Mask and the eyes.
I never had problem in wearing a mask. From my early childhood itself I got used to it. You may be bit surprised and will be thinking which mask am I talking about. Definitely I am not talking of the pandemic mask. Rather the one which I started wearing long back, though unknowingly. The mask was artificial; nevertheless, it was an extended part of my body. I never got any training nor did anyone teach me how to wear it without getting noticed. Even before I could realise its purpose, the mask had become a natural part of my life.
In front of my parents I wore the mask of obedience and agreement. With friends it was one of acceptance and rarely any indifference. At school I always carried the mask of discipline. Workplace taught me to wear those of submission and compliance. While meeting government officials or politicians the best suited was that of servitude and surrender. Only with my son I bravely wore the mask of authority and power; that too only till he started wearing the mask of indifference. I have always wondered how, without any formal training we could acquire this wonderful skill of wearing multiple masks as and when we need them. At the same time, I have to admit that, it was this skill which safely took me through all the hassles of life. The more adept you are in wearing different masks, the more successful you will be. In short, a winner is a person with many masks.
However, what I am struggling with now is the mask upon mask. Through years of use I had perfected those multifarious masks.

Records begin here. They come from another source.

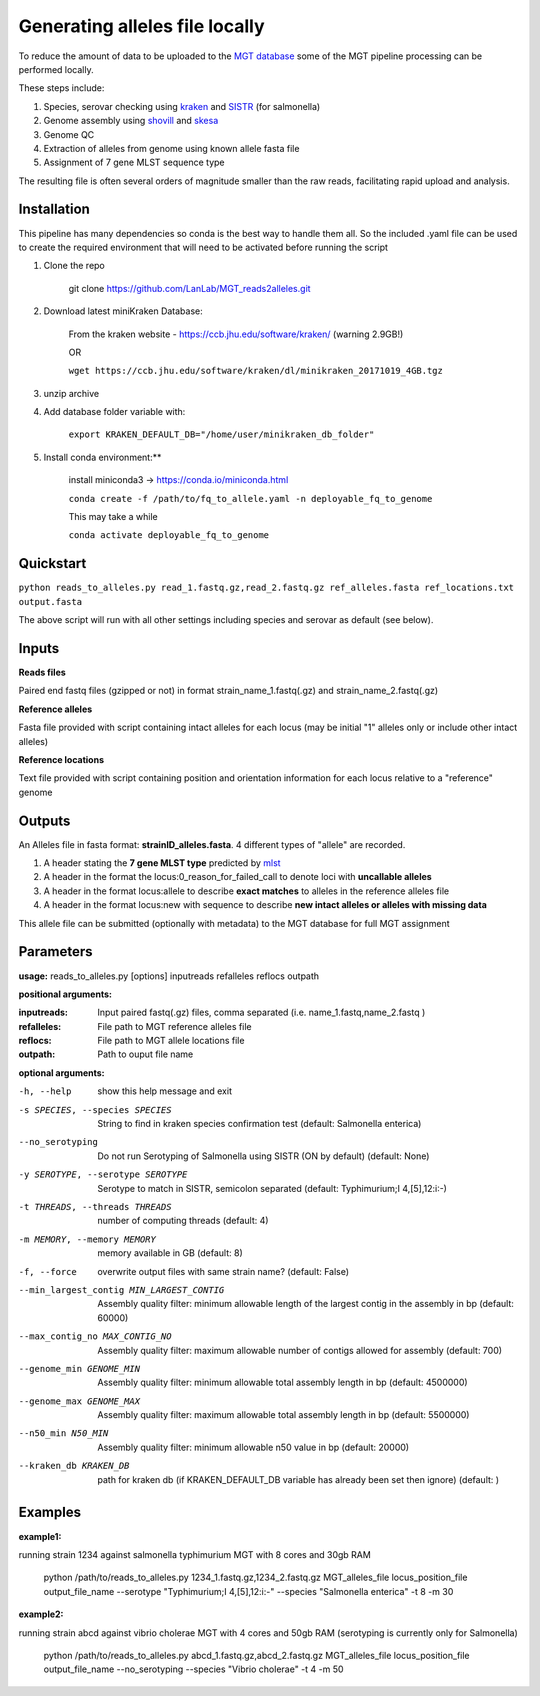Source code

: .. _local_allele_calling:

***********************************
Generating alleles file locally
***********************************

To reduce the amount of data to be uploaded to the `MGT database <http://mgtdb.unsw.edu.au>`_ some of the MGT pipeline processing can be performed locally.

These steps include:

#. Species, serovar checking using `kraken <https://ccb.jhu.edu/software/kraken/>`_ and `SISTR <github.com/phac-nml/sistr_cmd>`_ (for salmonella)
#. Genome assembly using `shovill <https://github.com/tseemann/shovill>`_ and `skesa <https://github.com/ncbi/SKESA>`_
#. Genome QC
#. Extraction of alleles from genome using known allele fasta file
#. Assignment of 7 gene MLST sequence type

The resulting file is often several orders of magnitude smaller than the raw reads, facilitating rapid upload and analysis.

Installation
################

This pipeline has many dependencies so conda is the best way to handle them all. So the included .yaml file can be used to create the required environment that will need to be activated before running the script

#. Clone the repo

    git clone https://github.com/LanLab/MGT_reads2alleles.git

#. Download latest miniKraken Database:

    From the kraken website - https://ccb.jhu.edu/software/kraken/ (warning 2.9GB!)

    OR

    ``wget https://ccb.jhu.edu/software/kraken/dl/minikraken_20171019_4GB.tgz``

#. unzip archive

#. Add database folder variable with:

    ``export KRAKEN_DEFAULT_DB="/home/user/minikraken_db_folder"``

#. Install conda environment:**

    install miniconda3 -> https://conda.io/miniconda.html

    ``conda create -f /path/to/fq_to_allele.yaml -n deployable_fq_to_genome``

    This may take a while

    ``conda activate deployable_fq_to_genome``


Quickstart
##########

``python reads_to_alleles.py read_1.fastq.gz,read_2.fastq.gz ref_alleles.fasta ref_locations.txt output.fasta``

The above script will run with all other settings including species and serovar as default (see below).


Inputs
####################

**Reads files**

Paired end fastq files (gzipped or not) in format strain_name_1.fastq(.gz) and strain_name_2.fastq(.gz)

**Reference alleles**

Fasta file provided with script containing intact alleles for each locus
(may be initial "1" alleles only or include other intact alleles)

**Reference locations**

Text file provided with script containing position and orientation information for each locus relative to a "reference" genome

Outputs
#######

An Alleles file in fasta format: **strainID_alleles.fasta**. 4 different types of "allele" are recorded.

#. A header stating the **7 gene MLST type** predicted by `mlst <https://github.com/tseemann/mlst>`_
#. A header in the format the locus:0_reason_for_failed_call to denote loci with **uncallable alleles**
#. A header in the format locus:allele to describe **exact matches** to alleles in the reference alleles file
#. A header in the format locus:new with sequence to describe **new intact alleles or alleles with missing data**

This allele file can be submitted (optionally with metadata) to the MGT database for full MGT assignment


Parameters
##########

**usage:**
reads_to_alleles.py [options] inputreads refalleles reflocs outpath

**positional arguments:**

:inputreads: Input paired fastq(.gz) files, comma separated (i.e. name_1.fastq,name_2.fastq )

:refalleles: File path to MGT reference alleles file

:reflocs: File path to MGT allele locations file

:outpath: Path to ouput file name

**optional arguments:**

-h, --help            show this help message and exit
-s SPECIES, --species SPECIES
                    String to find in kraken species confirmation test
                    (default: Salmonella enterica)
--no_serotyping
                    Do not run Serotyping of Salmonella using SISTR (ON by
                    default) (default: None)
-y SEROTYPE, --serotype SEROTYPE
                    Serotype to match in SISTR, semicolon separated
                    (default: Typhimurium;I 4,[5],12:i:-)
-t THREADS, --threads THREADS
                    number of computing threads (default: 4)
-m MEMORY, --memory MEMORY
                    memory available in GB (default: 8)
-f, --force           overwrite output files with same strain name?
                    (default: False)
--min_largest_contig MIN_LARGEST_CONTIG
                    Assembly quality filter: minimum allowable length of
                    the largest contig in the assembly in bp (default:
                    60000)
--max_contig_no MAX_CONTIG_NO
                    Assembly quality filter: maximum allowable number of
                    contigs allowed for assembly (default: 700)
--genome_min GENOME_MIN
                    Assembly quality filter: minimum allowable total
                    assembly length in bp (default: 4500000)
--genome_max GENOME_MAX
                    Assembly quality filter: maximum allowable total
                    assembly length in bp (default: 5500000)
--n50_min N50_MIN     Assembly quality filter: minimum allowable n50 value
                    in bp (default: 20000)
--kraken_db KRAKEN_DB
                    path for kraken db (if KRAKEN_DEFAULT_DB variable has
                    already been set then ignore) (default: )


Examples
########

**example1:** 

running strain 1234 against salmonella typhimurium MGT with 8 cores and 30gb RAM

    python /path/to/reads_to_alleles.py 1234_1.fastq.gz,1234_2.fastq.gz MGT_alleles_file locus_position_file output_file_name --serotype "Typhimurium;I 4,[5],12:i:-" --species "Salmonella enterica" -t 8 -m 30

**example2:**

running strain abcd against vibrio cholerae MGT with 4 cores and 50gb RAM
(serotyping is currently only for Salmonella)

    python /path/to/reads_to_alleles.py abcd_1.fastq.gz,abcd_2.fastq.gz MGT_alleles_file locus_position_file output_file_name --no_serotyping --species "Vibrio cholerae" -t 4 -m 50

But this new mask is like a mask on top of another mask. Other masks helped me in feigning all my natural expressions and reactions. Even though my pretenses were understood by others it was well masked. Thus while being irritated you could pretend to be pleasant; even when angry you could smile; and though you are in disagreement with the idea you could fake acceptance with great ease.
The new mask covers your face to a large extend thus limiting my scope of using those other masks perfectly. Those areas were much easier to manipulate. A dry lip, blushing cheeks, or a wry smile could help in building a great façade. Now that option is completely gone.
The biggest danger is, the new mask, while covering the lower part of the face, exposes the eyes. Eyes had, in fact refused to be a part of other masks so far. While those masks fitted so perfectly to other parts of the face it could never influence the eyes as they were the most defiant. Eyes always stood firmly with the truth and genuineness. Fortunately we were all too focused with the other parts of the face that we could never decipher the message the eyes were trying to convey. Even if we understood we pretended otherwise. We never dared to look into others eyes. Now, the eyes, which were hitherto left unnoticed, have become very prominent.
It cannot be avoided as it is the only part which is visible and they are exploiting this opportunity to its fullest. Eyes have come back with a vengeance. They are taking revenge for their years of forceful subordination. I may even get used to this mask upon mask. But what will I do with my eyes. My eyes are out there to expose me fully. Years of my masquerading beneath the masks will crumble now. Even while having a mask upon a mask, everything which was veiled till now will be exposed.
This made me think; are these masks a real eye opener? Is the pandemic, in a queer way, trying to teach us how to look into others eyes? Is someone nudging us to eschew all those pretenses and be more truthful? Is nature, while forcing us to physically cover the whole face, but leaving the eyes open, teaching us how to be honest to ourselves? When it is time to remove this second mask, will I be brave enough to throw away those other masks along with it? Will I be ready to look into others eyes without searching for any malice and hatred? Or is there anything more to this than meet the eyes?